Hbo-studenten onmisbaar voor uitdagingen in de zorg

VVT-organisaties in de regio verwachten dat zij veel meer mensen in hbo-functies nodig gaan hebben. Denk aan wijkverpleegkundigen, allround hbo-verpleegkundigen, verpleegkundig specialisten en kwaliteitsverpleegkundigen. LWWL-regioadviseur Ciska Pouw deed onderzoek naar de achtergrond en kansen op gebied van hbo opleiden in de regio. Waar moeten deze hbo’ers vandaan komen? En hoe halen we ze binnen?
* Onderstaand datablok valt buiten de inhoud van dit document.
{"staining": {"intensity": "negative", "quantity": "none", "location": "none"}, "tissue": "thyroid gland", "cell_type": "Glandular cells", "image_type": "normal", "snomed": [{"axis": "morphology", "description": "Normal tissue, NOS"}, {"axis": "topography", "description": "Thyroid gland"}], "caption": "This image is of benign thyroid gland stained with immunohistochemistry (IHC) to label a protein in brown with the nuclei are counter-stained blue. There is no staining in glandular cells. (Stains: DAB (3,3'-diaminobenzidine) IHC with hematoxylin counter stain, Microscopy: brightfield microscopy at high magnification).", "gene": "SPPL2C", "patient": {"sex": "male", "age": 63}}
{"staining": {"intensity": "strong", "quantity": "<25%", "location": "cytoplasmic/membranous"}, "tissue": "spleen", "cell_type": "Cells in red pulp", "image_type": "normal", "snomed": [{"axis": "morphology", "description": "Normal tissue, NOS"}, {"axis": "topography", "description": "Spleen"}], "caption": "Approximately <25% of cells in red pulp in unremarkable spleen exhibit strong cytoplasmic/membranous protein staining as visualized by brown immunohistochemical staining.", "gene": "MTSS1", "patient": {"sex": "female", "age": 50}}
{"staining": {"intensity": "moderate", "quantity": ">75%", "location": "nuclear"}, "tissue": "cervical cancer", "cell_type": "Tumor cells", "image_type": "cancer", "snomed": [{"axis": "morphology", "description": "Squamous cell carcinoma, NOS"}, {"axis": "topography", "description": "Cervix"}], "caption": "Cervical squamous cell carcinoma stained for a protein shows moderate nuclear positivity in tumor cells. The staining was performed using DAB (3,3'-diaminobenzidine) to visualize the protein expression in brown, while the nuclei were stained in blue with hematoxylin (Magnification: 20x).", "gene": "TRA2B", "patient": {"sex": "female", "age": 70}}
“Het grootste potentieel aan hbo-verpleegkundigen en aanverwante functies bevindt zich al onder de eigen zorgmedewerkers die nu op mbo(+) niveau werken. Én in de schoolbanken van de voltijd hbo-V opleidingen,” begint Ciska. “Om dit potentieel te ontsluiten en te benutten, moeten de eigen medewerkers dus ‘opscholing’ krijgen met een flexibele hbo-V opleiding. Hiervoor is een nauwere samenwerking met de regionale hogescholen nodig.“

Geschikte stages en begeleiders

Daarnaast ziet Ciska kansen liggen in stages. “Voltijd studenten hbo-V lopen nu niet of nauwelijks stage binnen de VVT-organisaties. Dit komt onder andere door de inhoud van stages bij VVT-organisaties. Ze voldoen niet altijd aan de hbo-competenties waar vooral de stages in leerjaar 3 en 4 aan moeten voldoen. Ook is er een gebrek aan adequate begeleiding, omdat niet iedere VVT-organisatie beschikt over (voldoende) hbo opgeleide begeleiders.

Kennis en kunde verbinden

Wat ook meespeelt is de beeldvorming in de maatschappij over ouderenzorg. Ciska ziet voor VVT-organisaties en hbo-scholen kansen om hier samen iets aan te doen. “(Honours)docenten, accountmanagers en het MT van hbo-V-opleidingen hebben ieder enorm veel ervaring en expertise. Door die allemaal met elkaar te verbinden, kun je samenwerken aan verbetering van de randvoorwaarden en processen binnen de VVT-organisatie. Naarmate het onderlinge vertrouwen groeit, is er veel winst te behalen. De lijntjes worden korter en mensen weten elkaar sneller te vinden in verbetervraagstukken en ambities”, aldus Ciska.

Illustratie actielijn

Voorbeelden hiervan zijn het ouderenzorg lectoraat Verpleegkundige Intramurale Zorg (VIA) in Leiden. Studenten en docenten werken hier samen met VVT-medewerkers aan onder meer verbetering van het imago, inzet naar expertise en kunnen, en een culturele omslag in denken. Ook de Hogeschool van Amsterdam (HvA) werkt samen met VVT-organisaties. Binnen het promotieonderzoek van Margriet van Iersel richten studenten en docenten zich op de positionering en inzet van hbo-verpleegkundigen in de wijk.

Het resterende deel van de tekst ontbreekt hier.